Like the AstraZeneca and Johnson & Johnson shots, both Chinese vaccines require only normal refrigerator conditions, and thus can be more easily transported in developing countries.
China has committed 10 million doses of its vaccines to COVAX, but that number pales in comparison with the more than 100 million doses it has sent overseas via bilateral deals with individual countries -- including donations to poor nations.
While
a welcome gesture, these donation deals, often influenced by politics,
don't necessarily lead to vaccines reaching the countries in greatest
need.
Thomas Bollyky,
director of the Global Health Program
at the Council on Foreign Relations, said that of the 65 countries
China has pledged donations to, all but two are participants in the Belt
and Road Initiative, Beijing's multibillion dollar global
infrastructure and trade program.
"While
I'm glad China is donating, those donations aren't being distributed in
the way with the first priority of preventing unnecessary deaths or
ending this pandemic as soon as possible," Bollyky said. "They seem to
be distributed in the manner that is guided by China's strategic
interest."
Another
concern is a lack of transparency surrounding the two Chinese vaccines,
Bollyky said. Neither Sinopharm nor Sinovac has released the full data
from late-stage clinical trials.
Lifting patents
As demand outstrips supply, there have been calls for big pharmaceutical companies to lift the patents on their vaccines to allow them to be produced more widely.

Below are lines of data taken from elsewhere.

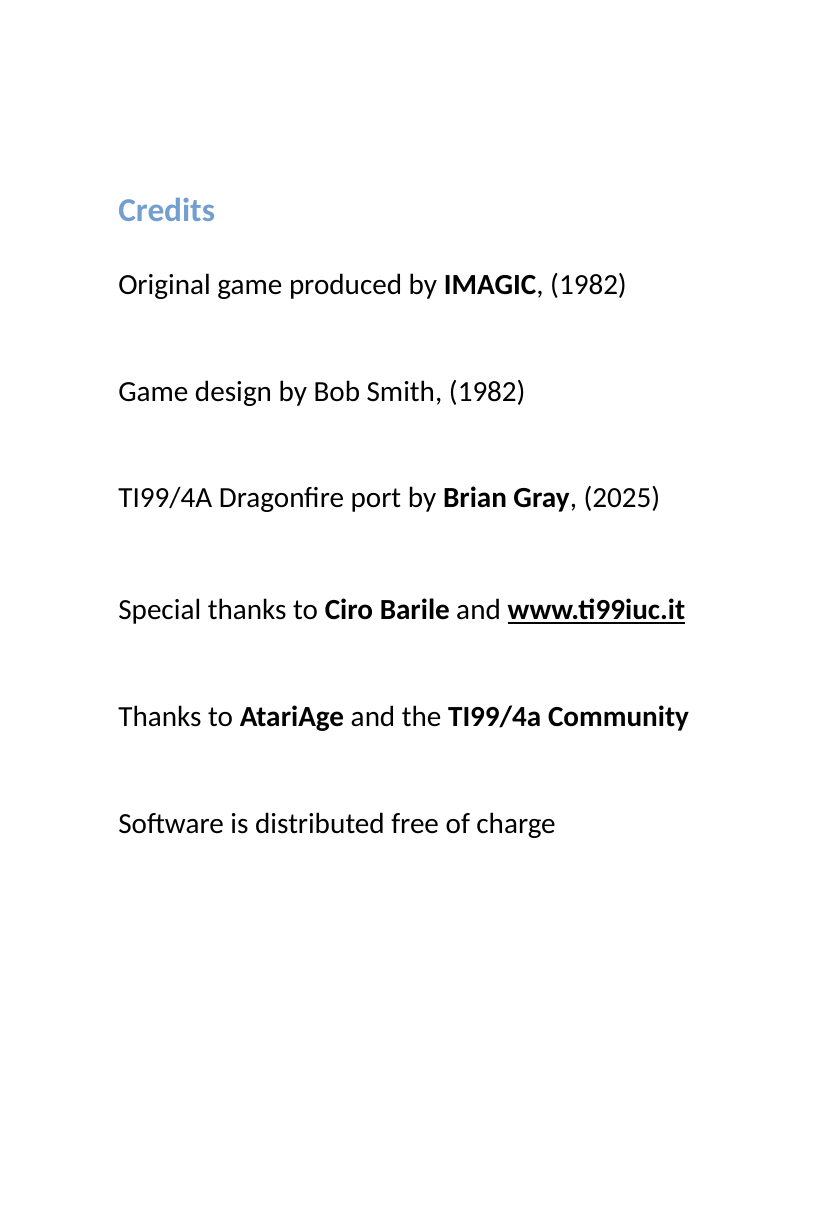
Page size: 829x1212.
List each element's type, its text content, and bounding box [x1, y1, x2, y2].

text Game design by Bob Smith, (1982) [118, 373, 710, 408]
text Software is distributed free of charge [118, 805, 710, 841]
text Original game produced by IMAGIC, (1982) [118, 266, 710, 301]
text Special thanks to Ciro Barile and www.ti99iuc.it [118, 591, 710, 627]
text Thanks to AtariAge and the TI99/4a Community [118, 698, 710, 734]
text Credits [118, 189, 710, 230]
text TI99/4A Dragonfire port by Brian Gray, (2025) [118, 479, 710, 515]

Bollyky said to scale up global manufacturing of vaccines, however, what is really needed is the technology transfer.
"It's
not just a matter of intellectual property. It's also the transfer of
know-how," he said. "I don't think there's clear evidence that a waiver
of an intellectual property is going to be the best way for that
technology transfer to occur."
Waiving
patents will not work in the same way for vaccines as it has for drugs,
Bollyky said. For HIV drugs, for example, manufacturers were more or
less able to reverse engineer them without much help from the original
developer.
"It's
very different for vaccines, where it's really a biological process as
much as a product. It's hard to scale up manufacturing in this process
for the original company, let alone another manufacturer trying to
figure this out without assistance," he said. "It requires a lot of
knowledge that's not part of the IP.
"
The
deal between AstraZeneca and the Serum Institute of India is a
successful example of such technology transfer, Bollyky said, where the
licensing of IP happened voluntarily. "The question is what can we do to
facilitate more deals like the one between AstraZeneca and the Serum
Institute of India to have this transfer," he said.